I was a veteran TV commercial director with 18 years of experience. I always created a 15 second advertisement with top models in a wonderful background. In the frame was a marvelous world that I created. At least, until I picked up this camera in my hand now. Now that I have realized everything was an empty shell and fabrication. I really wanted to create something that I could call my own. Okay! Let’s get out of the frame. There was no script or staged character. Just raw. My objects could be found somewhere not that far, and I could naturally capture them. I decided to call that place “The Stage.”
The Stage might appear to be just screen fences constructed for the safety of workers and aesthetic purposes. At the same time, it can be seen as some kind of a veil (screen) of time that would later on unexpectedly emerge from the separation of time—its tendency to cover and conceal (isolation and concealment). This makes us confront that fact that it is the veil of time in the world of reality (the present), symbol (the past) and imagination (the future) that exists in between the front and the back. In other words, the screen fences often founded at a construction site become The Stage beyond the idea of safety and aesthetic, through which we experience feelings of strolling in time. In addition, we can think about what has been lost, constructed, and completed through the division of time which is epitomized by the front and backside of the screens. I am casually inviting you to this place. And that place, for you, might just be a street, construction site or haughty wall as you know. You will be vacantly standing in front of the stage. Neither a dramatic view nor a story will occur. Instead, they will project things they have seen onto the untidy screen. It does not force you to do something, nor does it give you something to look at. You will, nevertheless, be looking into the screen, walking around it, and trying to project something onto it. The stage will juxtapose you with things with which you do not seem to have a connection, as if to suggest doing meditation facing a wall. If you are standing in front of this screen right now, then you already stepped up to the stage, which I set for you, without knowing.

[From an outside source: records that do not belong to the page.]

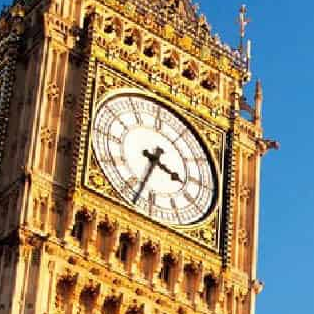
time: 3:33
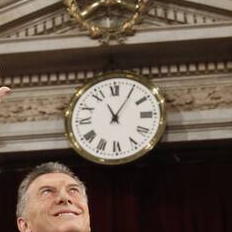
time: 11:05
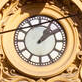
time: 1:09
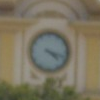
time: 4:17
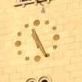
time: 11:25
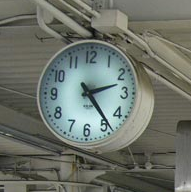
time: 2:23
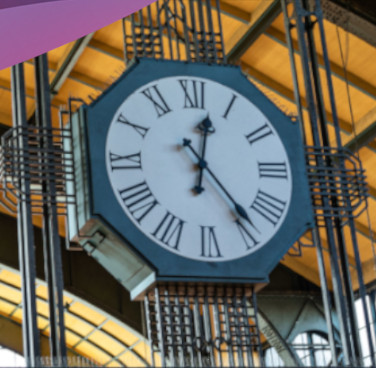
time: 12:23
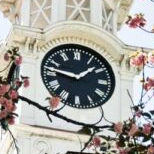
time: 1:46
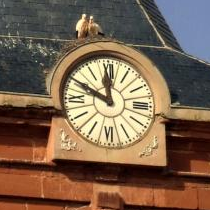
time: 11:49
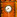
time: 8:38
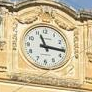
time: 11:16
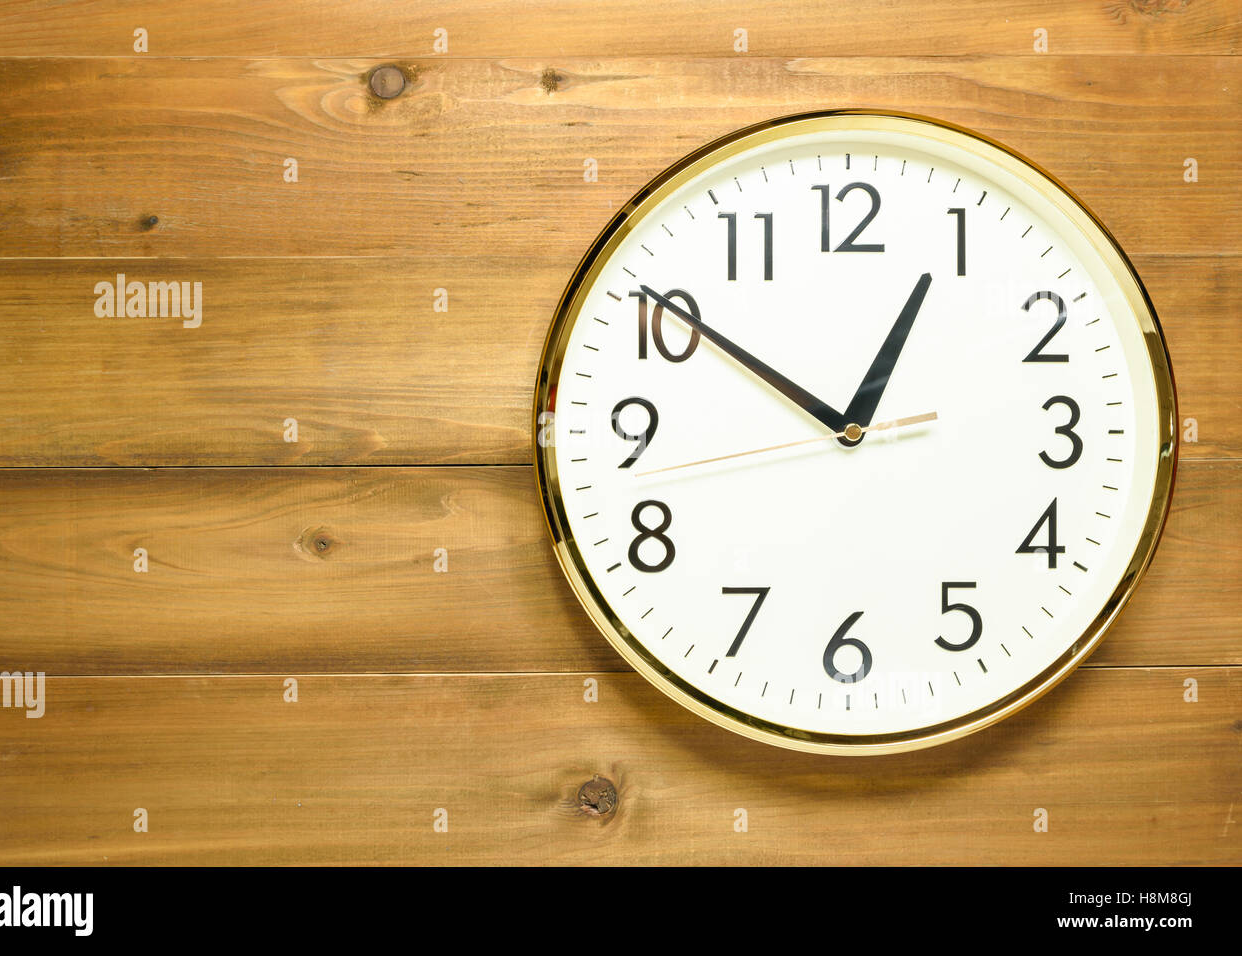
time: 12:50
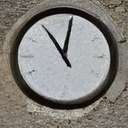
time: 11:02
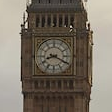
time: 8:19
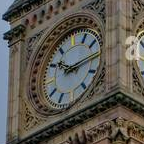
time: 10:14
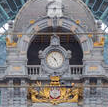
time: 4:52
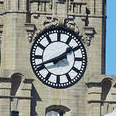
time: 1:41
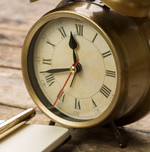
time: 11:42
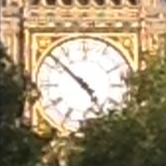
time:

koNa (b.1974) was born in Seoul, Korea and studied film design at the Hongik Graduate School of Film and Media. In 1998, he entered a TV advertisement production and has been working as a director since then. In 2010, the artist began to work with photography in earnest. Having a foot in both camps—directing and photographing—he has been constantly making art. The project koNa, the artist, is currently working on, will begin with the theme of a stage then expand into the theme of an actor then audiences as a series of work. The subject will be ordinary things around us and the story will begin with the idea of I and express a message that expands into the idea of US then the world. koNa has earned a strong reputation through numerous exhibitions at home and abroad, and he has earned awards in various photography competitions. His recent awards include: the Spotlight Award Winner for the Black & White Magazine (2017), MAP for the Korean Art Village Photography Contest supported by the Ministry of Culture, Sports, and Tourism (2016), and The Best Portfolio of the Month for the Korean Photography Art Magazine (2016). He also had exhibitions, including The Side at the Seventy Four Gallery in Seoul (2017), Illumination at the 3rd Suwon International Photo Festival (2016), The Side at the 2016 SCAF Art Fair (Gallery Michelle/Korean Art Association), Love Letter from Wuzhen at the Moon Gallery in Busan (2016), Photo Ludens at the Samtan Art Mine Museum in Jeongseon (2016), and The Twist at the Suwon International Photo Festival in Chiang Mai, Thailand, and the DPPA gallery in Seoul (2016).